Try fixing anything you buy today. Hell, try even getting it opened.
Go to any pawn shop in your city and you’re guaranteed to find a camera from the depths of photographic history that’s at least 70 years old and, surprisingly, still accepts standard 35mm film. Maybe it works, maybe it doesn’t. But, chances are, you can fix the camera yourself with a little care, a search on the Internet and a set of jeweler’s screwdrivers. Try to do the same thing with your 3.1 megapixel digital camera when a stray cosmic or gamma ray wanders into the camera’s CPU and fries a connection that’s thinner than the hairs on a human hair’s head.
Gazing into my crystal bowl of alphabet soup, I can foresee your camera’s future: do the letters S, O, and L mean anything to you?

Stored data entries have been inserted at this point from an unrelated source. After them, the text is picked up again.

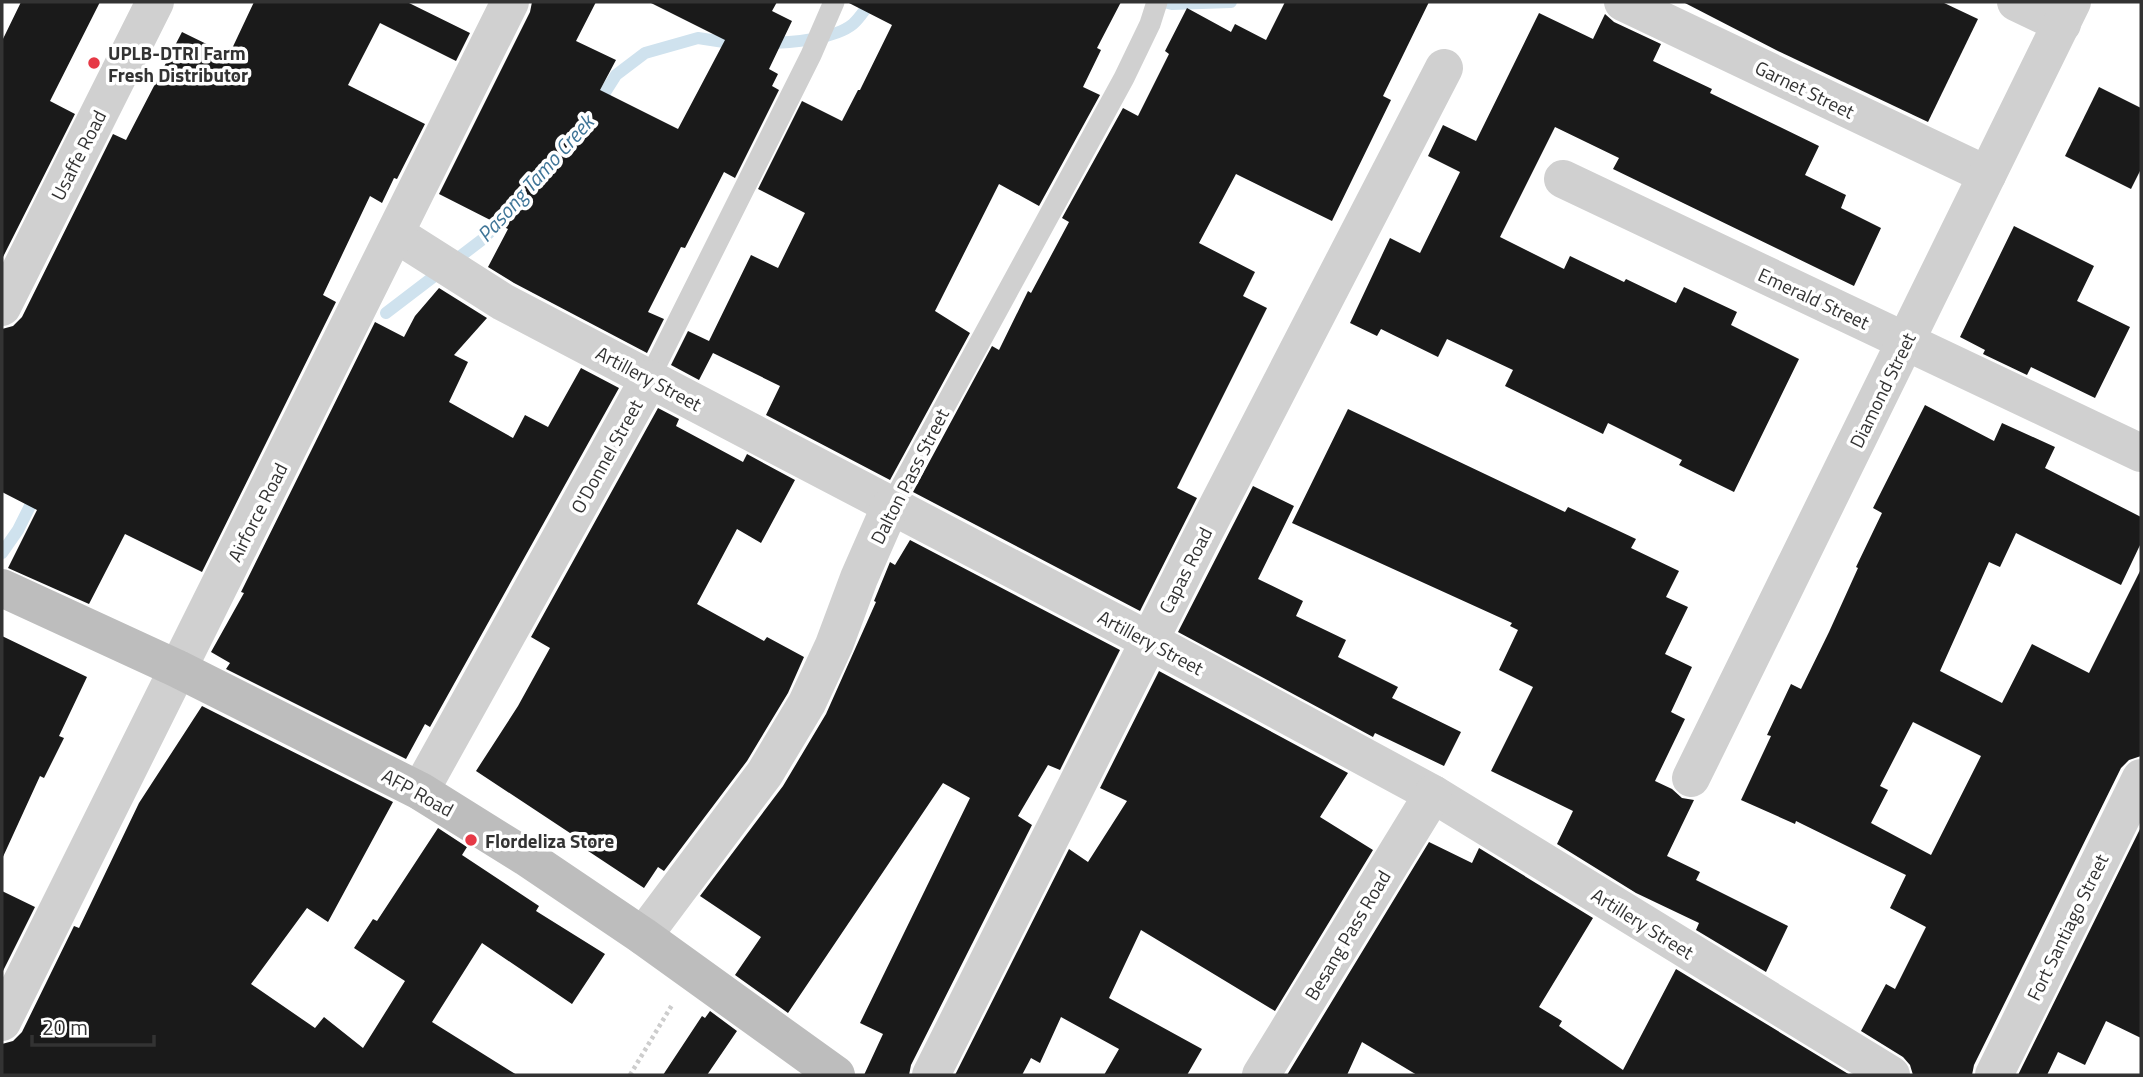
<svg xmlns="http://www.w3.org/2000/svg" width="2143" height="1077" font-family="'Titillium Web',sans-serif">
<style>
.lines{fill:none;stroke-linecap:round;stroke-linejoin:round}
.stream{stroke:#cfe2ee;stroke-width:12}
.building{fill:#1a1a1a;fill-rule:evenodd}
.path{stroke:#cdcdcd;stroke-width:4.5;stroke-dasharray:3.5 3.5;stroke-linecap:butt}
.lane{stroke:#d0d0d0;stroke-width:21}
.street{stroke:#d0d0d0;stroke-width:38}
.secondary{stroke:#bdbdbd;stroke-width:38}
.poi-dot{fill:#e63946;stroke:#fff;stroke-width:2.5}
.labels{text-anchor:middle;dominant-baseline:central;stroke-width:7;stroke-linejoin:round;paint-order:stroke}
.poi-label{font-size:19px;font-weight:bold;fill:#333;stroke:#fff;text-anchor:start}
.street-label{font-size:19px;fill:#333;stroke:#fff}
.water-label{font-size:21px;font-style:italic;fill:#3f7597;stroke:#fff}
</style>
<rect width="100%" height="100%" fill="#fff"/>
<g class="lines">
<g class="stream">
<polyline points="1164,2 1172,4 1231,2"/>
<path d="M766,43C790,43 835,39 853,24C860,18 865,9 871,2"/>
<polyline points="597,105 616,75 645,53 698,38 737,44"/>
<polyline points="386,313 483,239 508,213"/>
<polyline points="2,553 18,530 37,492"/>
</g>
</g>
<g class="building">
<polygon points="21,2 100,2 50,101 75,114 2,259 2,41"/>
<polygon points="254,2 407,2 470,33 456,61 380,23 348,85 425,124 397,179 394,178 382,203 370,196 323,295 336,302 202,572 125,534 89,604 8,568 37,510 2,492 2,329 13,326 22,317 113,134 126,140 182,32 229,55"/>
<polygon points="532,2 596,2 576,41 616,60 600,90 678,129 725,40 649,2 777,2 772,11 792,21 769,69 778,74 772,86 779,90 735,178 724,172 685,248 681,247 648,312 664,319 647,353 514,283 488,267 508,229 439,194 530,12"/>
<polygon points="847,2 1121,2 1097,48 1101,50 1083,87 1100,95 1039,206 999,184 935,311 970,333 890,480 766,415 780,386 713,353 699,380 671,365 688,331 709,341 751,255 778,268 805,213 758,189 802,101 842,121 858,90 860,90 892,25"/>
<polygon points="1285,2 1429,2 1383,96 1391,100 1332,221 1236,174 1199,243 1255,272 1243,296 1267,308 1177,488 1197,498 1140,611 913,492 992,346 999,350 1028,291 1031,293 1069,222 1062,218 1123,108 1138,116 1169,54 1165,51 1187,8 1231,32 1235,24 1266,40"/>
<polygon points="1683,2 1942,2 1978,19 1928,122 1776,50"/>
<polygon points="1539,13 1593,39 1605,14 1614,22 1661,44 1653,61 1712,89 1710,93 1819,146 1805,175 1846,195 1841,208 1881,228 1854,286 1613,169 1619,158 1555,127 1500,237 1564,269 1570,256 1624,282 1626,279 1676,303 1684,287 1737,312 1731,325 1799,359 1734,492 1679,465 1682,460 1608,423 1603,434 1505,386 1513,370 1447,339 1438,357 1381,329 1377,336 1350,323 1390,238 1420,253 1460,172 1428,156 1443,125 1476,141"/>
<polygon points="2099,87 2141,108 2141,169 2131,189 2065,156"/>
<polygon points="2014,226 2094,266 2077,301 2130,327 2095,398 2031,367 2027,375 1983,354 1985,350 1960,337"/>
<polygon points="439,288 487,318 454,355 468,362 449,402 513,438 525,415 548,427 581,368 619,388 430,727 425,724 406,759 226,669 230,663 211,652 244,593 241,592 375,322 404,337 415,316"/>
<path d="M1925,405L1994,441L2002,423L2055,447L2045,468L2141,517V543L2121,585L2016,533L2000,567L1989,562L1940,671L2002,703L2032,644L2089,673L2141,569V756L2129,760L2121,768L1974,1065L1972,1075H1913L1910,1065L1903,1057L1861,1031L1886,984L1895,989L1926,927L1890,908L1906,875L1796,821L1795,824L1741,800L1771,736L1767,735L1791,684L1801,689L1829,632L1858,568L1856,567L1882,513L1873,508ZM1913,722L1981,756L1931,855L1871,823L1888,790L1880,786Z"/>
<polygon points="658,408 679,419 676,426 743,462 747,454 795,480 761,543 737,529 697,604 764,641 767,637 804,657 788,693 747,761 664,871 658,867 644,888 570,839 573,835 476,771 518,706 550,648 531,637"/>
<polygon points="1348,409 1565,512 1568,507 1636,539 1631,548 1679,571 1666,597 1688,607 1665,654 1692,667 1671,712 1685,719 1655,781 1672,789 1682,798 1694,800 1667,856 1700,872 1696,880 1788,926 1766,972 1696,930 1699,923 1636,893 1557,844 1573,811 1491,771 1533,687 1499,670 1518,630 1510,626 1512,623 1292,523"/>
<polygon points="1253,486 1294,506 1258,579 1303,601 1296,616 1346,640 1338,657 1398,687 1392,698 1461,732 1444,766 1375,733 1373,737 1178,632"/>
<polygon points="910,540 1120,650 1060,770 1048,765 1018,816 1032,825 911,1065 909,1075 864,1075 883,1034 860,1023 970,798 943,783 788,1013 735,975 761,937 700,896 783,786 826,714 876,602 874,601 890,562 895,565"/>
<polygon points="2,636 87,677 59,736 64,738 44,778 40,776 2,859"/>
<polygon points="1159,671 1348,773 1320,817 1373,850 1275,1011 1141,930 1109,998 1202,1049 1187,1075 1104,1075 1119,1049 1061,1017 1040,1063 1031,1058 1022,1075 955,1075 1069,849 1088,862 1127,801 1100,788"/>
<polygon points="202,706 393,802 328,922 307,908 251,984 315,1028 324,1017 363,1048 405,981 354,948 373,919 377,921 438,828 467,847 462,855 539,906 536,911 605,954 572,1004 482,943 432,1022 517,1075 2,1075 2,1044 13,1041 22,1032 74,926 79,928 139,803"/>
<polygon points="2141,827 2141,1038 2106,1021 2085,1065 2058,1052 2047,1075 2018,1075"/>
<polygon points="1429,842 1472,863 1479,848 1593,918 1539,1007 1562,1021 1559,1026 1623,1070 1676,969 1850,1075 1417,1075 1362,1042 1347,1075 1287,1075"/>
<polygon points="2,891 35,907 2,973"/>
<polygon points="710,1011 737,1031 707,1075 663,1075 702,1016 705,1018"/>
</g>
<g class="lines">
<polyline class="path" points="630,1075 672,1005"/>
<g class="lane">
<polyline points="649,379 811,55 834,2"/>
<polyline points="891,505 1124,78 1150,24 1157,2"/>
</g>
<g class="street">
<polyline points="1623,2 1987,175"/>
<polyline points="2016,2 2062,24"/>
<polyline points="1563,179 2141,453"/>
<polyline points="396,234 503,302 1150,641 1433,794 1891,1075"/>
<polyline points="2,307 155,2"/>
<polyline points="1691,778 2072,2"/>
<polyline points="420,791 649,379"/>
<polyline points="643,936 765,773 807,703 834,645 859,578 891,505"/>
<polyline points="2,1022 510,2"/>
<polyline points="931,1075 1199,542 1444,68"/>
<polyline points="1261,1075 1433,794"/>
<polyline points="1994,1075 2141,778"/>
</g>
<polyline class="secondary" points="2,588 178,669 420,791 526,857 643,936 836,1075"/>
</g>
<g class="poi-dot">
<circle cx="94" cy="63" r="7"/>
<circle cx="471" cy="840" r="7"/>
</g>
<g class="labels">
<g class="poi-label">
<text x="108" y="52">UPLB-DTRI Farm<tspan x="108" dy="22">Fresh Distributor</tspan></text>
<text x="485" y="840">Flordeliza Store</text>
</g>
<g class="street-label">
<text transform="translate(1805 89) rotate(26)">Garnet Street</text>
<text transform="translate(78 155) rotate(-63)">Usaffe Road</text>
<text transform="translate(1814 298) rotate(25)">Emerald Street</text>
<text transform="translate(649 378) rotate(28)">Artillery Street</text>
<text transform="translate(1882 390) rotate(-64)">Diamond Street</text>
<text transform="translate(606 456) rotate(-61)">O'Donnel Street</text>
<text transform="translate(909 476) rotate(-63)">Dalton Pass Street</text>
<text transform="translate(257 512) rotate(-63)">Airforce Road</text>
<text transform="translate(1185 570) rotate(-63)">Capas Road</text>
<text transform="translate(1151 642) rotate(28)">Artillery Street</text>
<text transform="translate(418 792) rotate(29)">AFP Road</text>
<text transform="translate(1643 923) rotate(32)">Artillery Street</text>
<text transform="translate(2067 927) rotate(-64)">Fort Santiago Street</text>
<text transform="translate(1347 935) rotate(-59)">Besang Pass Road</text>
</g>
<g class="water-label">
<text transform="translate(535 178) rotate(-48)">Pasong Tamo Creek</text>
</g>
</g>
<rect width="2143" height="1077" fill="none" stroke="#333333" stroke-width="7"/>
<path d="M32 1035v10h122v-10" fill="none" stroke="#333333" stroke-width="3.5"/>
<text x="42" y="1035" font-size="21" fill="#333333" stroke="#ffffff" stroke-width="5" paint-order="stroke">20 m</text>
</svg>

When my parent’s bought our first computer, an Apple II clone called the Franklin Ace 1000, it came with schematics. Actual schematics. If anything went wrong, you at least had the option of sauntering down to RadioShack, grabbing some spare components, and spending the evening burning yourself with a soldering iron while attempting to cram a capacitor into a space marked C12 on the motherboard. Fast forward to now, where companies like Sony make crappy products and won’t even give you the schematics.
The hermetic sealing of devices we bought and we own by their manufacturers is a cunning strategy by corporations to leverage “Consumer Lock-In” (uh-oh, there’s another one of those business terms). Essentially, you no longer own the products they buy, they own you. The most chilling example in the news lately has been the use of proprietary computer systems in cars. Independent mechanics are being squeezed out by car manufacturers, who refuse to release the specifications for these systems. If you want to diagnose a GM car, you have to buy the GM diagnostic tools. Ditto Ford.
Are we putting ourselves at risk through this intellectual property hoarding? We should probably look to history to see what can happen. Proprietary file formats, hardware, software, and interfaces are all reducing the economies of scale and scope, dividing up our technological and cultural heritage. One has to wonder sometimes if the Amish might have the right idea.